* [EXERCISE SET]
A. Answer these questions about the news story on the French journalist's release, each on its own line:
(i) For which magazine does Peyrard work?
(ii) In which province was he arrested?
(iii) Why did the Taliban assume he was a spy?
B. Reproduce the entries word for word from their start through the line containing "feature_A = 1", both ends included. Leave the pictures out of your copy.

* [EXERCISE PASSAGE]
# # # # # # #

A French journalist arrested last month in Afghanistan was released Saturday and handed over to French diplomats along the Pakistani border.
Michel Peyrard, who had entered the country illegally and disguised himself as an Afghan woman, appeared relaxed and was smiling when he crossed the border after sundown.
"I was not tortured," he told reporters. "They were treating me fairly and they gave me food. They questioned me about my profession. This morning they told me 'you are going home."'
Peyrard's two Pakistani companions — Mohammad Arfan and Mukrram Khan — were also expected to be released but at the last minute were ordered back to the Afghan city of Jalalabad, the French reporter said. A Taliban official who accompanied Peyrard to the border said the two Pakistanis would be released Sunday.
Peyrard told reporters he was held with a jailed Japanese photojournalist, Daigen Yanagida of Tokyo, who he said was doing "perfectly well."
Peyrard, who works for Paris Match magazine, was arrested Oct. 9 in Nangarhar province in eastern Afghanistan dressed in the head-to-toe burqa worn by women. He wanted to report on the U.S. airstrikes, which had begun two days earlier.
Taliban authorities had threatened to try him as a spy.
Peyrard said the Taliban assumed he was a spy because he was carrying a satellite telephone. He said the first day of detention was "quite tough" but that conditions later improved, and he was allowed to go to the market with armed escorts.

# # # # # # #

* [EXTRACTED INFORMATION]

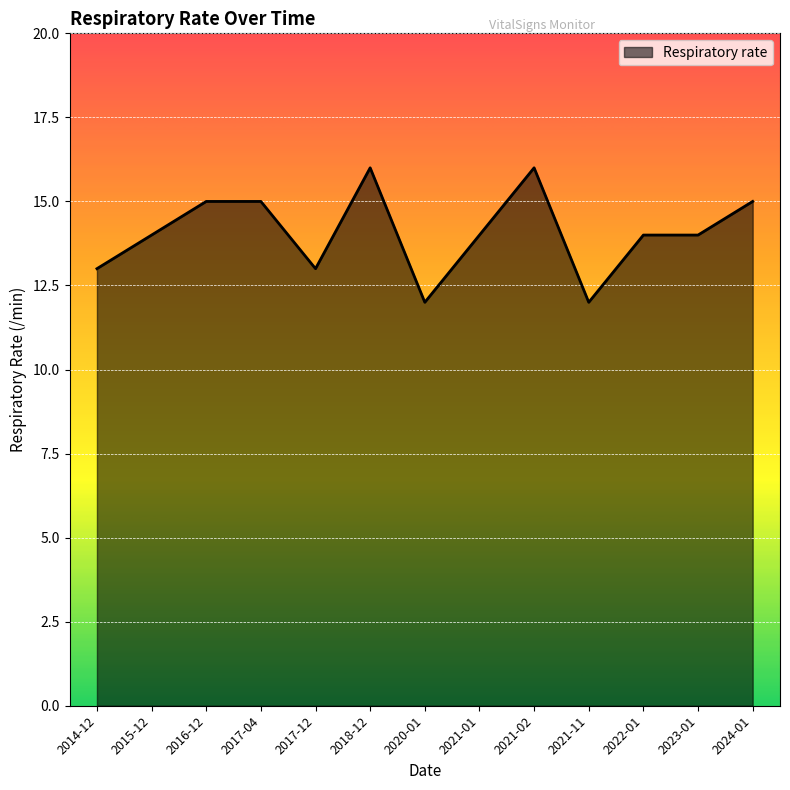

True or false: the data shows 7 at 2014-12.

False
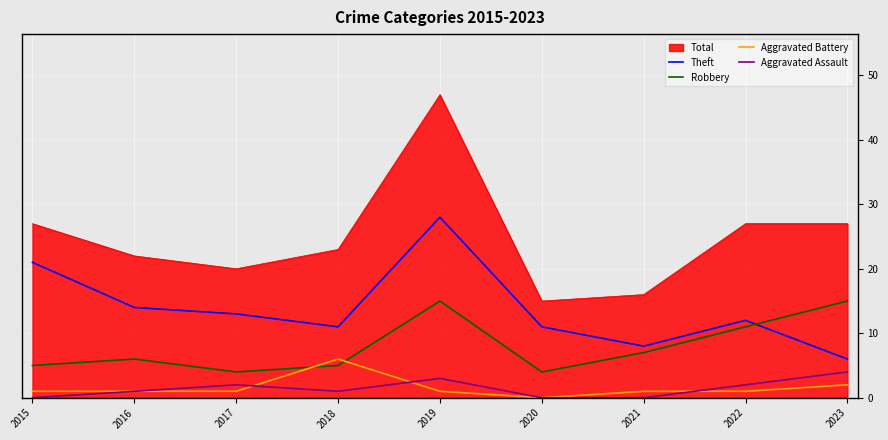

Which series has the largest total across all categories?

Total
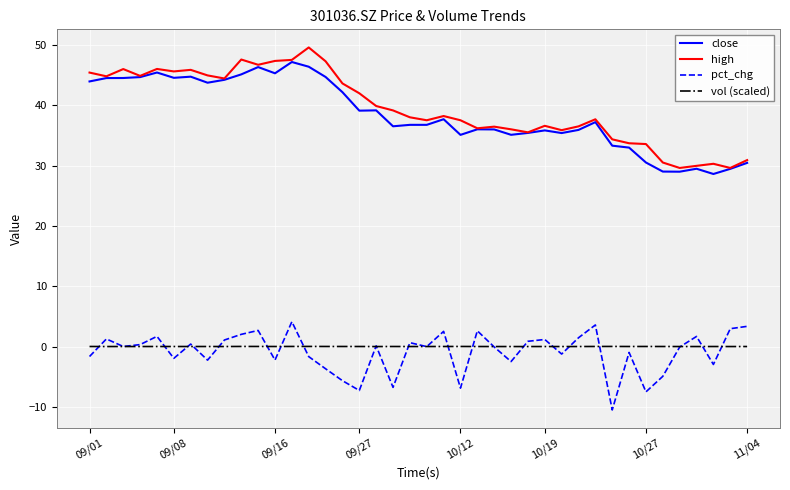

List the series in order of their peak value, highest first.

high, close, pct_chg, vol (scaled)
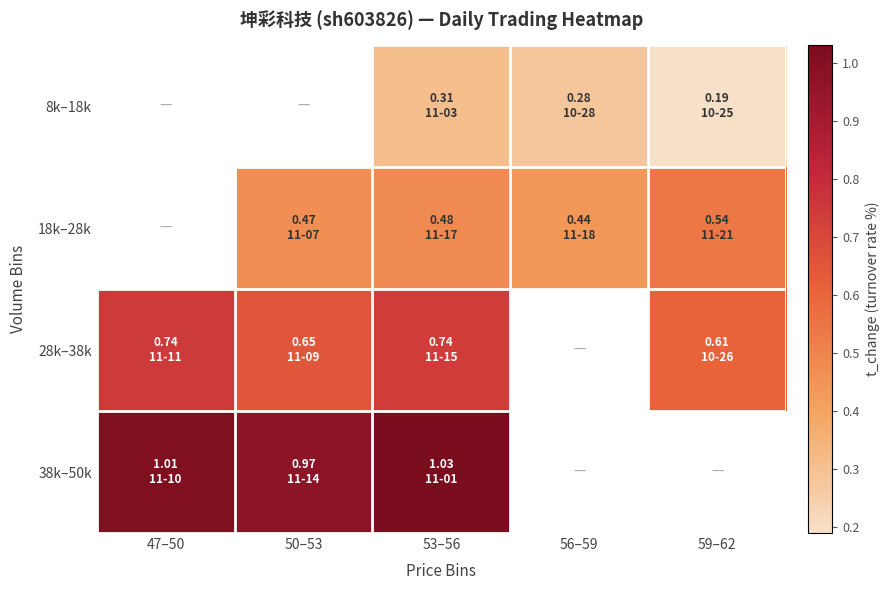

How many data points in 28k–38k are above 0?

4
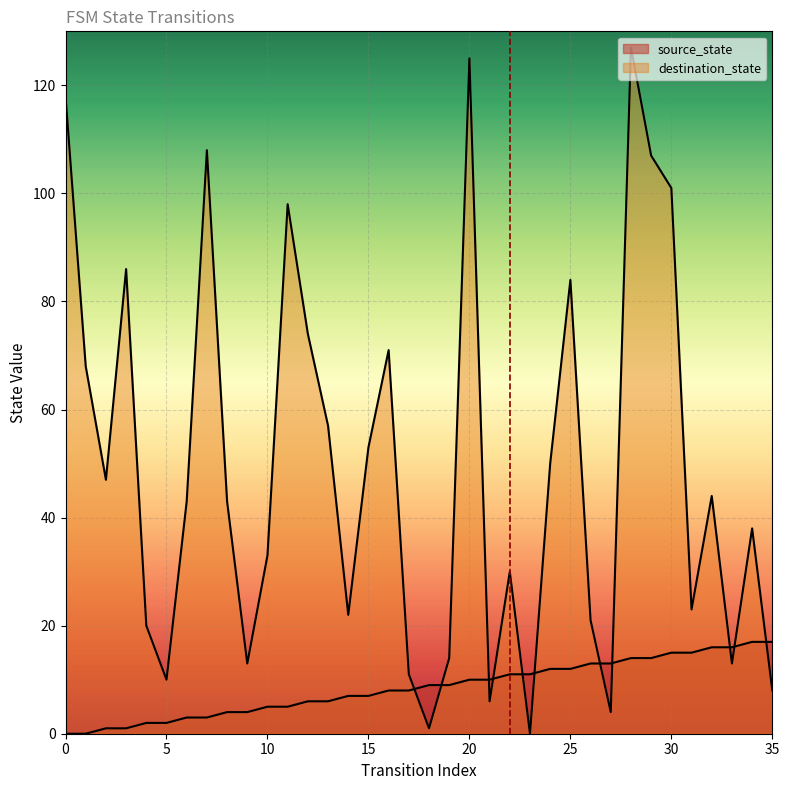

True or false: source_state has more than 0 points higher than both neighbors.

False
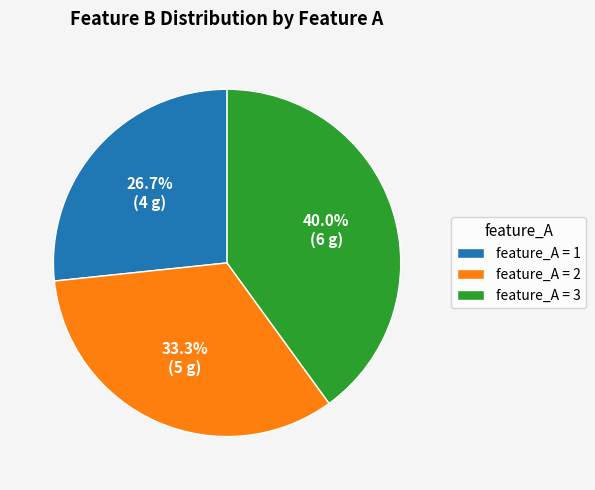

Which slice is the smallest?

feature_A = 1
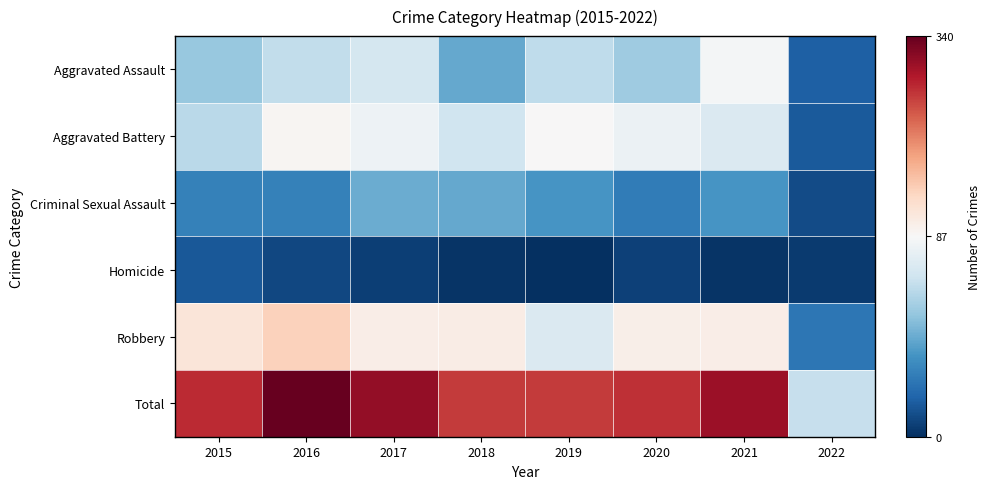

Which series changed the most between 2017 and 2019?

Total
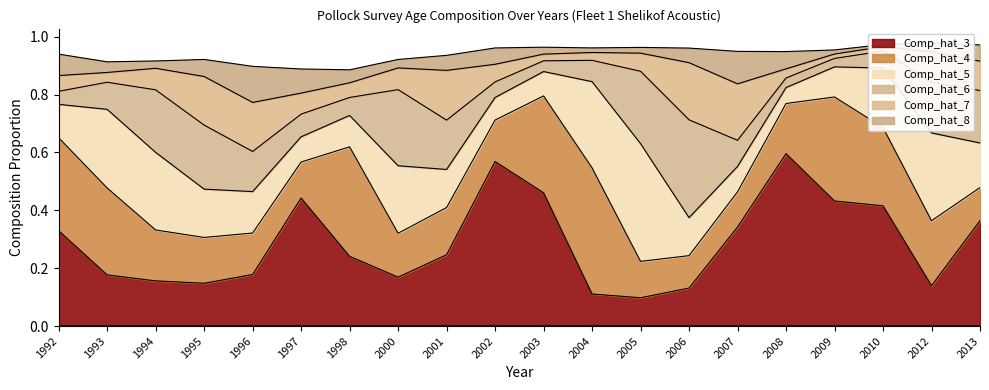

What value does the Comp_hat_5 series have at 2007?

0.1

# # # # # # #

* [ANSWERS BY TASK]
A.
(i) Paris Match
(ii) Nangarhar province, in eastern Afghanistan
(iii) Because he was carrying a satellite telephone

B.
True or false: the data shows 7 at 2014-12.

False

Which series has the largest total across all categories?

Total

List the series in order of their peak value, highest first.

high, close, pct_chg, vol (scaled)

How many data points in 28k–38k are above 0?

4

True or false: source_state has more than 0 points higher than both neighbors.

False

Which slice is the smallest?

feature_A = 1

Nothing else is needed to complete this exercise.